Less than a month to our silent meditation retreat in the Serra de Monchique, Portugal. Some of you are making the journey from other parts of the planet just to come and share this week of intense practice with me. I feel gratitude and am humbled for your showing up.
To sit still in silence for a week is a rare occasion to recollect body-mind and gather oneself in the presence of greater forces and to sense, at moments when the ripples on the mind calm down, the posture becomes alive, the breathing deepens, our sense of connectedness with all that is.
When we awaken it is always about awakening to the presence of these greater forces, or in the words of Rilke, greater beings: the greater forces of the present moment in an unfolding that is timeless, the unknown that is refreshing as it invites to shed certainties and beliefs, and silence that is the language in which emptiness reveals itself to us.
What emptiness gifts us with is not the ability to let go of the things we hold onto that are cumbersome. Rather, shunyata helps with seeing that there is no one there; here or anywhere to hold on to anything, which makes of letting go another story, another thing you feel you need to achieve.
A great part of our strife and suffering is about us wanting to disprove this for we feel our stories are real.
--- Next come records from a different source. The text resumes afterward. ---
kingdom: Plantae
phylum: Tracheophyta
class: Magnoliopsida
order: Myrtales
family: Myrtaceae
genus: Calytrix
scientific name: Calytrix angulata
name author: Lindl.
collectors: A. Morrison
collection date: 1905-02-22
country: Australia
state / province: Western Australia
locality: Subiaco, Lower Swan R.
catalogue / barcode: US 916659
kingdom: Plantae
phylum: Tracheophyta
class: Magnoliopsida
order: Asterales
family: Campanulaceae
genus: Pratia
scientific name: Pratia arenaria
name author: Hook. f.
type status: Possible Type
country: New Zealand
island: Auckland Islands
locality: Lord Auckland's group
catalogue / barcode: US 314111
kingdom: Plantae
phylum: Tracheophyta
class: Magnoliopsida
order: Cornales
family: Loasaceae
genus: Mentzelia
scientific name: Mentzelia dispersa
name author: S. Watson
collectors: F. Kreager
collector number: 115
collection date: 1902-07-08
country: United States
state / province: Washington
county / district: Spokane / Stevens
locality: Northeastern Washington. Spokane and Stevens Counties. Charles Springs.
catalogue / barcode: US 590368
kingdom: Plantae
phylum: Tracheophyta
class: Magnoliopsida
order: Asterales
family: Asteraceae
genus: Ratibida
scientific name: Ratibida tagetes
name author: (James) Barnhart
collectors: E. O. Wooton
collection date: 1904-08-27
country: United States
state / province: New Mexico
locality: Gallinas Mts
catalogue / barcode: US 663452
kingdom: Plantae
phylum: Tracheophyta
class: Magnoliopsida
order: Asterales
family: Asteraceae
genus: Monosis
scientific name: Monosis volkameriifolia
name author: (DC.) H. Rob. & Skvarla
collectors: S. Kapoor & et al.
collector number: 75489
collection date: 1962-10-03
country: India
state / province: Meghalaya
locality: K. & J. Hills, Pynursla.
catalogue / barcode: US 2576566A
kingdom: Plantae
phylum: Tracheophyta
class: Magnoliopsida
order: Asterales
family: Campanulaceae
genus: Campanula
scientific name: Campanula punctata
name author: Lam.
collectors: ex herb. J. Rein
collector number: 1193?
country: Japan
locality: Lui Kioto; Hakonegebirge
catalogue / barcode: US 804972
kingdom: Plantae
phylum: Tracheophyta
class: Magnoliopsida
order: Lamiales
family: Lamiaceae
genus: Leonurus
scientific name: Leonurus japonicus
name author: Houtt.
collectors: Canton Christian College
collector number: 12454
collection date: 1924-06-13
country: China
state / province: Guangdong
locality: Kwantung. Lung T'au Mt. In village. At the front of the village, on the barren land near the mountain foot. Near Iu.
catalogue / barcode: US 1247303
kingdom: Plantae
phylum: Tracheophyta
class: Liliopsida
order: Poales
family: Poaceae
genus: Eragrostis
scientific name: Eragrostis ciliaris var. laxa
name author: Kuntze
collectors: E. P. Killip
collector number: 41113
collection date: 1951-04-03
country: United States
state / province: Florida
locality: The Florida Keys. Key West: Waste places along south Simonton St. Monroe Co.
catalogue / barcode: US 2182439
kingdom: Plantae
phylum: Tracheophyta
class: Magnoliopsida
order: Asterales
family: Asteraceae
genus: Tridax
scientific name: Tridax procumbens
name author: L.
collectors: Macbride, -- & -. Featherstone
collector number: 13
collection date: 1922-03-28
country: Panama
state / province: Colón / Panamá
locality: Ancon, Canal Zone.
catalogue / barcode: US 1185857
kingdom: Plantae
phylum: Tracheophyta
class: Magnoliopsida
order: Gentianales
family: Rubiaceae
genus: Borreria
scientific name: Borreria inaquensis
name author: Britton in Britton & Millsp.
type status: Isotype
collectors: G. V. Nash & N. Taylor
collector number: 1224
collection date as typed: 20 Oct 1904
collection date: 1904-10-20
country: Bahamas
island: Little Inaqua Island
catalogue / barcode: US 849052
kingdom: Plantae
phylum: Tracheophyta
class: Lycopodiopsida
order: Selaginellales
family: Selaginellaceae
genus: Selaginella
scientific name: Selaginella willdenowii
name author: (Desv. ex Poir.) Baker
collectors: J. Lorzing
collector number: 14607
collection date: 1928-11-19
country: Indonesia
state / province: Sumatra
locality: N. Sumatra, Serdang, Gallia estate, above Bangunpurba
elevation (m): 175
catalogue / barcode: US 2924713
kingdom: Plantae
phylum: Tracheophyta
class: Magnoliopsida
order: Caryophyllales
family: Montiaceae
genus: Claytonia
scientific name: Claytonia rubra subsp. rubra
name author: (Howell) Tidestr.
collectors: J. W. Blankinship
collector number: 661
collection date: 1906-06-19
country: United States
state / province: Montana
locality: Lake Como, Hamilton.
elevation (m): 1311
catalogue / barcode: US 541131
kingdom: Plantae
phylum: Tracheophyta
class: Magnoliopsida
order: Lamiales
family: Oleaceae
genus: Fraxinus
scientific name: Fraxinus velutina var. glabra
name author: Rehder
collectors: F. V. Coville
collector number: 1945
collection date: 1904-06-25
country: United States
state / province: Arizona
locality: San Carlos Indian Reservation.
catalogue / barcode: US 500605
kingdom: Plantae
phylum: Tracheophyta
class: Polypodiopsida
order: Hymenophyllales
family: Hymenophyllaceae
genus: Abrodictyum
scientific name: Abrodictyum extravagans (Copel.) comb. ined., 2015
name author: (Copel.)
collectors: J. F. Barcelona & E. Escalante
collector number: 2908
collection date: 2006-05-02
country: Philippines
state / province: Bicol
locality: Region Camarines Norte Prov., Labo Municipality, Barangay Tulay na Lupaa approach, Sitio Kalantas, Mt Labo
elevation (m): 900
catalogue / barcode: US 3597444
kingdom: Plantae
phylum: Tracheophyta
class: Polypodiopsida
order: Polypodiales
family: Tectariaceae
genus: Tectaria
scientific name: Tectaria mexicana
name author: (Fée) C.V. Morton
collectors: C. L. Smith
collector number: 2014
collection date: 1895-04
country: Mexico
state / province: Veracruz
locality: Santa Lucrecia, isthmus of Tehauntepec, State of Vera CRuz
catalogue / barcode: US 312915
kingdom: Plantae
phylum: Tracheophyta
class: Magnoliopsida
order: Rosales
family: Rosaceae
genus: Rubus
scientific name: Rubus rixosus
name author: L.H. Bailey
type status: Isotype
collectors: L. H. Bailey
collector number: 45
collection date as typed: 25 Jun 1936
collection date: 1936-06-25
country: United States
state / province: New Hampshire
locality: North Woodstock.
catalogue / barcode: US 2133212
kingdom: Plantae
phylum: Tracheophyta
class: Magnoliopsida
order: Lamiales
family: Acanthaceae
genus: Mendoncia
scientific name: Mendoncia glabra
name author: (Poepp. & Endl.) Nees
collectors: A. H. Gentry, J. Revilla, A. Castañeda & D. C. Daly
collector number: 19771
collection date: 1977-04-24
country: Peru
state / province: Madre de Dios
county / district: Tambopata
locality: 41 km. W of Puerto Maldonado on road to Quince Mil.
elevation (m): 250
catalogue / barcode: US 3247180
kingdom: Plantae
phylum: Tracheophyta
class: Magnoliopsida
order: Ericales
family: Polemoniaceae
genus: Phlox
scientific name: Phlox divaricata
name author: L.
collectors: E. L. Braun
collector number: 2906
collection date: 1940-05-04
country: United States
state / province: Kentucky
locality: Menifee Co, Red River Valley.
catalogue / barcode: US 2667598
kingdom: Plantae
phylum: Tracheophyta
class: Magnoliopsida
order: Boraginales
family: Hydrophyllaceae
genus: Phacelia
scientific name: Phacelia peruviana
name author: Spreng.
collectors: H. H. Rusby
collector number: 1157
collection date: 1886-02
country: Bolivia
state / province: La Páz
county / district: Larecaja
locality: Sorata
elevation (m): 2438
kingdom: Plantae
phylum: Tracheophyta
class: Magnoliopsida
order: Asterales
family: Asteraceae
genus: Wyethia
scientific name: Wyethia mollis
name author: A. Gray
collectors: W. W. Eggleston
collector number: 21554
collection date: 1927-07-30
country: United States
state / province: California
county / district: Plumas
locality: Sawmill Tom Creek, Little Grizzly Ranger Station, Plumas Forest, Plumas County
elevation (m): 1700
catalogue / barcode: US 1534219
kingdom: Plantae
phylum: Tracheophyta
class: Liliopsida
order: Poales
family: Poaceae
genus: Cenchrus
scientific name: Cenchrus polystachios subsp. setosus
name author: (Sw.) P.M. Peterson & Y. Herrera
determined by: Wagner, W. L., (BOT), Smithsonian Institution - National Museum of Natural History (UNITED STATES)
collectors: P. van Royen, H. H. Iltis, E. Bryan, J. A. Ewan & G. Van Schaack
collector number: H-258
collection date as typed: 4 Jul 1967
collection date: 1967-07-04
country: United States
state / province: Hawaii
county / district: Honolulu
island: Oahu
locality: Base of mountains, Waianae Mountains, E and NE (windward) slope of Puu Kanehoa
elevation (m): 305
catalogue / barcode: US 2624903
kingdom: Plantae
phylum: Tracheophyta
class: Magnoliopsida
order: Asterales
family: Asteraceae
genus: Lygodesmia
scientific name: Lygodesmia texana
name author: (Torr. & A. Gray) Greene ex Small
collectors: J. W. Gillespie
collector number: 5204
But to say us, what does this mean? Probing the question is what silent sitting is about. What does it mean to be somebody? What do I mean when I say this is me? What does it mean to posit oneself as a subject in the face of what I perceive to be myriad objects; objects of my desires, hopes, and fear? All this, we never really examine enough.
A major implication of gaining insight into this is the easing of the seriousness with which we usually hold ourselves and our views.
Wherever we are we find ourselves in the midst of a paradox. We begin to deeply relax, no matter the circumstances, when it dawns on us that we just need to live, as freely as we can, and that we need not worry about finding answers to life as life is just what is. What just is is called simplicity.
What is is a simplicity that no question could ever capture.
Since I've learned to be silent, everything has come so much closer to me - Rilke.
Since I've learned to be silent, everything has come so much closer to me - Rilke.